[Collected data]
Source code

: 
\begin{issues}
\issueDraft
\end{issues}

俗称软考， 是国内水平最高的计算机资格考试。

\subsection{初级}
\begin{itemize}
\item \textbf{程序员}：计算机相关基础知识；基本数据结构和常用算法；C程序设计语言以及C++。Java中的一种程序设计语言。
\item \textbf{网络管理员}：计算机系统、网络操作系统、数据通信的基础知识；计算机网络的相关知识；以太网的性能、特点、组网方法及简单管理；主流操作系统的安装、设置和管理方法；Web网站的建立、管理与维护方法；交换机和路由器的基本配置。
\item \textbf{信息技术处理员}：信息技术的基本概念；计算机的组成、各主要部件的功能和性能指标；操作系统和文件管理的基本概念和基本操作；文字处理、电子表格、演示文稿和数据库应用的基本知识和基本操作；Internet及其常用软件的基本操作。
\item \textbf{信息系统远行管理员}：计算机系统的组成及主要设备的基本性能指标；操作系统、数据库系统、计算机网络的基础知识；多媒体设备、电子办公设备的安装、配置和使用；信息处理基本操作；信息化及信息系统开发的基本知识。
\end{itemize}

> _Problem requirements_
Reproduce the data in full. Nothing in it may be altered.

> _Worked solution_
Source code

: 
\begin{issues}
\issueDraft
\end{issues}

俗称软考， 是国内水平最高的计算机资格考试。

\subsection{初级}
\begin{itemize}
\item \textbf{程序员}：计算机相关基础知识；基本数据结构和常用算法；C程序设计语言以及C++。Java中的一种程序设计语言。
\item \textbf{网络管理员}：计算机系统、网络操作系统、数据通信的基础知识；计算机网络的相关知识；以太网的性能、特点、组网方法及简单管理；主流操作系统的安装、设置和管理方法；Web网站的建立、管理与维护方法；交换机和路由器的基本配置。
\item \textbf{信息技术处理员}：信息技术的基本概念；计算机的组成、各主要部件的功能和性能指标；操作系统和文件管理的基本概念和基本操作；文字处理、电子表格、演示文稿和数据库应用的基本知识和基本操作；Internet及其常用软件的基本操作。
\item \textbf{信息系统远行管理员}：计算机系统的组成及主要设备的基本性能指标；操作系统、数据库系统、计算机网络的基础知识；多媒体设备、电子办公设备的安装、配置和使用；信息处理基本操作；信息化及信息系统开发的基本知识。
\end{itemize}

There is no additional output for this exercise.